_The task:_
Summarize the text below about Prime Minister's Questions in two sentences.

====== Document section ======

Friday, 29 January 2016

I’ve got a lovely bunch of coconuts



In Prime Minister’s Questions this week, David Cameron said this:

"The idea that those two right honourable gentlemen would stand up to anyone in that regard is laughable. Look at their record over the last week. They met with the unions and they gave them flying pickets, they met with the Argentinians and they gave them the Falkland Islands, they met with a bunch of migrants in Calais and said they could all come to Britain - the only people they never stand up for are the British people and the hardworking taxpayer."

Prime Minister’s Questions is a piece of parliamentary flimflam, a Punch and Judy knockabout that many tune into, more for entertainment than anything more serious, though at the same time judgements are made on the calibre of leadership.
In this particular case four words were seized upon:
‘a bunch of migrants.’
For the easily offended it was pass the smelling salts time.
For the more politically astute the faux outrage that followed was essentially an attempt to score points—their constituency, those already opposed to the government’s policy on immigration.

====== Material supplied ======

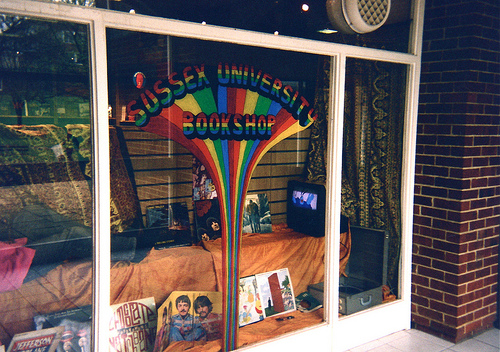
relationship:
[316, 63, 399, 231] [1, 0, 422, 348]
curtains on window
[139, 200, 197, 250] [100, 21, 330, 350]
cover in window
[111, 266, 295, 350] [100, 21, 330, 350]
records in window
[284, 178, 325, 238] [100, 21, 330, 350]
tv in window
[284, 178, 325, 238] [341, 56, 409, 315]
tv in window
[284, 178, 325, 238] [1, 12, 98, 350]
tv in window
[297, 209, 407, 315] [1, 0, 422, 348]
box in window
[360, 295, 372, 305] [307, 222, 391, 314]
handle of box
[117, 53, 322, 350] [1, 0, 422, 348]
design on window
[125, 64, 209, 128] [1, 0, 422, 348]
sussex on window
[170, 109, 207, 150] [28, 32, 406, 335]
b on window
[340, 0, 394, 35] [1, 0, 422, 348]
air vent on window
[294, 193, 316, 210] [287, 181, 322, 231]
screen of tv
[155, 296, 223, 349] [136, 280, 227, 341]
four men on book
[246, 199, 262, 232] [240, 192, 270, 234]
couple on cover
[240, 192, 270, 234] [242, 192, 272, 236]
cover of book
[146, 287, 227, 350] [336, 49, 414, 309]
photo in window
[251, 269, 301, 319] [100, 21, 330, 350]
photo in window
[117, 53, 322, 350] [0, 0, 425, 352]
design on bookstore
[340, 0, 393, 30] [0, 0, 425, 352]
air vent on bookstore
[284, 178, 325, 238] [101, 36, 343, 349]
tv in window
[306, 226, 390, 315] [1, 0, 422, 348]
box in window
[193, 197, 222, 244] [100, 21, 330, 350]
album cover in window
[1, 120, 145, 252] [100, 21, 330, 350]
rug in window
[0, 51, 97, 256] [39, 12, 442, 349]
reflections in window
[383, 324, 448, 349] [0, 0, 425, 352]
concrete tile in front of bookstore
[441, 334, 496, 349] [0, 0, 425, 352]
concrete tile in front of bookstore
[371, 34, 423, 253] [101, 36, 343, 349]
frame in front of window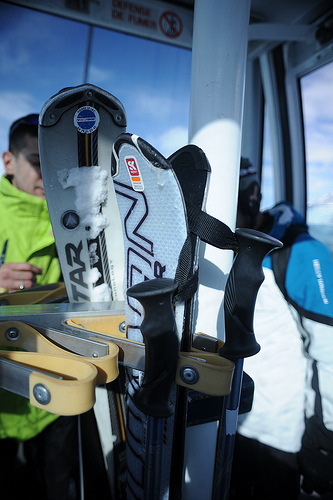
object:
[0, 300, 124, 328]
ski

======
====== Material supplied ======

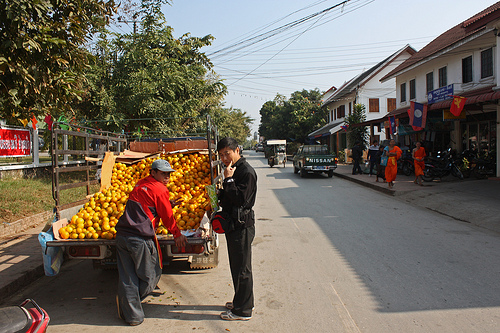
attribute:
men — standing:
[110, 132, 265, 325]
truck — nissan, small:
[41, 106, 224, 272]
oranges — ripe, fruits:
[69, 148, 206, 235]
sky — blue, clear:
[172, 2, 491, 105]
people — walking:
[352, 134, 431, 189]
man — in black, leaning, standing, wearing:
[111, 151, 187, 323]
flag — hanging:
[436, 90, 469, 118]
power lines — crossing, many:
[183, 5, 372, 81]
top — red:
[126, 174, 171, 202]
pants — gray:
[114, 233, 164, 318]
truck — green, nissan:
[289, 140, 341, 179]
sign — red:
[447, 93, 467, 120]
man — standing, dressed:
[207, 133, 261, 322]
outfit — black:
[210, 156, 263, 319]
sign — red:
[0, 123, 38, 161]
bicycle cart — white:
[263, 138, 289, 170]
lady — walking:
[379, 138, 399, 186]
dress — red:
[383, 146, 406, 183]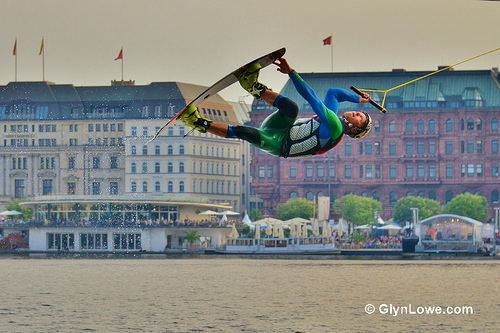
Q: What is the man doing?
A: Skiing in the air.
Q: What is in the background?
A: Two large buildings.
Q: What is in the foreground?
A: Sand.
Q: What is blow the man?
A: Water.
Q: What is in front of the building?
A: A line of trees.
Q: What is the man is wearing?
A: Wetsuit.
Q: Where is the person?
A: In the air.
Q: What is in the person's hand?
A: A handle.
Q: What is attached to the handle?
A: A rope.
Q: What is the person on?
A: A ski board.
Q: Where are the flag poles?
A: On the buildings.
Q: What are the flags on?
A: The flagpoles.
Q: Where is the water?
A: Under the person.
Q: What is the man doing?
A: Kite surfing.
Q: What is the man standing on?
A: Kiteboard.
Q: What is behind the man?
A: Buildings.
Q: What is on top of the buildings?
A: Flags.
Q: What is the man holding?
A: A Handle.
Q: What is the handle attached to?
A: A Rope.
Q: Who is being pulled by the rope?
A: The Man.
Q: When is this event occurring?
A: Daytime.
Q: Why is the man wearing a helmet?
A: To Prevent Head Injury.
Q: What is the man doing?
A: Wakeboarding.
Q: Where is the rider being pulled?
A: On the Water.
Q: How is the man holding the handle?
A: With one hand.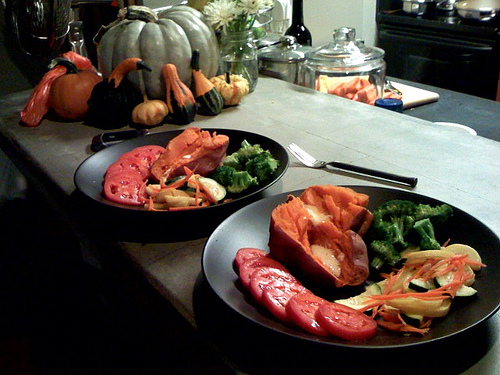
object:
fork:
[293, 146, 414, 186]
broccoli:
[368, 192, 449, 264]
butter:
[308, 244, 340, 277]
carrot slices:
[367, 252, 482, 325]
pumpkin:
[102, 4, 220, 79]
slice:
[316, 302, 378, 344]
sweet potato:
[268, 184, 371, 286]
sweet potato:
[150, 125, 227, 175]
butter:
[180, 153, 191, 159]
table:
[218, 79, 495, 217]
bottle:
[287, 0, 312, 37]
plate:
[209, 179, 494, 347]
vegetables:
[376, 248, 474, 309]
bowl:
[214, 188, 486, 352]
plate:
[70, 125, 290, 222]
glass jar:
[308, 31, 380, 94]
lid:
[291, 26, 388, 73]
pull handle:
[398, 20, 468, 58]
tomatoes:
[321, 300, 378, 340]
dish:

======

_Solution to the problem:_
During Prime Minister's Questions, David Cameron mocked two right honourable gentlemen for having given flying pickets to the unions, the Falkland Islands to the Argentinians, and entry to Britain to "a bunch of migrants" in Calais. Those four words were seized upon, and the text describes the resulting outrage as faux, an effort to score points with those already opposed to the government's immigration policy.